On your tax return, there are two ways of dealing with the 1099-K.  There may be a new procedure for 2022 since so many more people will be getting 1099-K forms, we don't know yet.  These are the old procedures.

1. Leave the 1099-K off your return.  Report your sales as capital transactions on schedule D.  File by mail and include a written explanation of why you left off the 1099-K.

2. Enter the 1099-K as "other income."  Then create a negative item of other income to offset the 1099-k.  Enter your sales as capital transactions, and e-file.  The IRS may as later for an explanation of the negative item, you would reply with a letter of explanation and a copy of your records.  

*Answers are correct to the best of my ability at the time of posting but do not constitute legal or tax advice.*
Opus 17
Level 15

Selling all of my stuff on ebay to move to Mexico

Selling personal items for less than their cost is not taxable income.  Your problem is proving it.  See my answer above.

 

Just because you can't easily prove it does not mean you must give up and report the proceeds as taxable income.  But you will have to work hard to gather as much proof as you can in case of audit.

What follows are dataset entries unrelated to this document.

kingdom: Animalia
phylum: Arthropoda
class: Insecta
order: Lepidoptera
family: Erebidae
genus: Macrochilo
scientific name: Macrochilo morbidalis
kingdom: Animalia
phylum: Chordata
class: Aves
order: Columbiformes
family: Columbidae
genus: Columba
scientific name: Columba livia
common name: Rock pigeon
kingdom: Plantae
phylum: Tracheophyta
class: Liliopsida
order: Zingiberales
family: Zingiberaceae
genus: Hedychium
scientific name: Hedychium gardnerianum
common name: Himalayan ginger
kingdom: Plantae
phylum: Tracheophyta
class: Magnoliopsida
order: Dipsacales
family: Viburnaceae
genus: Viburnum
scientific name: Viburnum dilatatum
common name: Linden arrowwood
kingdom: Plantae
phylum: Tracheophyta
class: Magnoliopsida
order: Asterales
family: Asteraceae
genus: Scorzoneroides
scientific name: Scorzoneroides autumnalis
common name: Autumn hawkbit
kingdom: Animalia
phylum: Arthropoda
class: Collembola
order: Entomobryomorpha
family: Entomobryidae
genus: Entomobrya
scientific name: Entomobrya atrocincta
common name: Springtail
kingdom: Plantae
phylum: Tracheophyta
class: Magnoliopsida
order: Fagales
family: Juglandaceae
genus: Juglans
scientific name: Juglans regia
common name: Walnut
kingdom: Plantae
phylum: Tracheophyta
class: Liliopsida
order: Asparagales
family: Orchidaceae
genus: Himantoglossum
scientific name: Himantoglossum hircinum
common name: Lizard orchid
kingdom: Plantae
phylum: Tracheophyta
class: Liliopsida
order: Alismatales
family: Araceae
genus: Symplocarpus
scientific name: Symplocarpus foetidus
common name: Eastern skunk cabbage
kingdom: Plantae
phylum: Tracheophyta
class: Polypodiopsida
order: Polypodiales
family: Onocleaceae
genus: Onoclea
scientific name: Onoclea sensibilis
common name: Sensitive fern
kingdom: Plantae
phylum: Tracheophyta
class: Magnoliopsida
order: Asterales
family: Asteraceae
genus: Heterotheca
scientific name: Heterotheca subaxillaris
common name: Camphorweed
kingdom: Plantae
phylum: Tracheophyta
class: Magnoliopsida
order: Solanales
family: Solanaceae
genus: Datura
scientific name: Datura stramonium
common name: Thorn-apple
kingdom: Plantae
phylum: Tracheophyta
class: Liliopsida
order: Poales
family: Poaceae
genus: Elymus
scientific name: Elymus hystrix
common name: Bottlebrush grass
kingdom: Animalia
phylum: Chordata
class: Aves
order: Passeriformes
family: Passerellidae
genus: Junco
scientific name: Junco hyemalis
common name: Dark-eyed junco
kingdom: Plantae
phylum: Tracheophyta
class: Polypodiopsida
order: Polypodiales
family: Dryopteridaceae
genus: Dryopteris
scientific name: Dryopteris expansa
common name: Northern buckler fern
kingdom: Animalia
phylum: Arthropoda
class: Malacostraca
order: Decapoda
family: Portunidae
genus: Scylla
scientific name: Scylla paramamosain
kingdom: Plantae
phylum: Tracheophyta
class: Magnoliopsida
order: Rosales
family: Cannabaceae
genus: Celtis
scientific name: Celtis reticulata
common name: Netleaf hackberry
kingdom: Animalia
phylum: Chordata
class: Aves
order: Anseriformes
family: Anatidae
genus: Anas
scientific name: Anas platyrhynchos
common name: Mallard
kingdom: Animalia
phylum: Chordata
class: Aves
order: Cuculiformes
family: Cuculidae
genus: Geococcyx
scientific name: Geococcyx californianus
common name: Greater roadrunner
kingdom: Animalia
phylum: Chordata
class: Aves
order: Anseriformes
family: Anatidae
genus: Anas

*Answers are correct to the best of my ability at the time of posting but do not constitute legal or tax advice.*
IRS_is_the_worst
Returning Member

Selling all of my stuff on ebay to move to Mexico

Everyone seems to be avoiding the obvious and very specific instance where most of these eBay 1099k questions lie.  The individual tax return, not a business or hobby, where the individual sells a few items at a loss but totaling over $600 in gross sales and a 1099-k is automatically sent to the IRS. Opus' response is the only one that seems to address this but even those solutions leave a lot to be desired. For individual filers there is really no method to deduct the original cost of the items sold. Please correct me if I'm wrong here.

Opus 17
Level 15

Selling all of my stuff on ebay to move to Mexico


@IRS_is_the_worst wrote:

Everyone seems to be avoiding the obvious and very specific instance where most of these eBay 1099k questions lie.  The individual tax return, not a business or hobby where the individual sells a few items at a loss but totaling over $600 in gross sales and a 1099-k is automatically sent to the IRS. Opus' response is the only one that seems to address this but even those solutions leave a lot to be desired. For individual filers there is really no method to deduct the original cost of the items sold. Please correct me if I'm wrong here.


I'm not sure what you are saying.  Just because the IRS gets a report, does not mean the money is taxable.  It does mean the IRS will want to see some kind of explanation.

 

The concern is that the IRS computer will send an automated letter if it does not see the 1099-K on the tax return somehow.  That also does not make the income taxable, but it means you have to have an explanation ready.

 

Currently, there is no really good way of telling the IRS that a 1099-K is not taxable income (because its from hobby activity, or personal sales at a loss, or gifts from crowdfunding).  The old way is to attach a written explanation, but the IRS is backlogged on paper returns.  You can enter the 1099-K and then create a negative offset.  That way the computer is happy because the 1099-K matches, but a human may want to see an explanation of the negative entry.  Some other software may allow you to attach PDFs that could contain a preemptive explanation) but Turbotax does not. 

 

The IRS could create a new procedure for all the new 1099-Ks or they could leave things as is and struggle through.  We don't know yet. 

*Answers are correct to the best of my ability at the time of posting but do not constitute legal or tax advice.*
IRS_is_the_worst
Returning Member

Selling all of my stuff on ebay to move to Mexico

You nailed what I was saying with this: "Currently, there is no really good way of telling the IRS that a 1099-K is not taxable income."

 

As you indicated, the fact that a 1099-k is received by the IRS does not, in fact, mean the money is taxable but it does transfer the burden of proof onto the individual tax filer.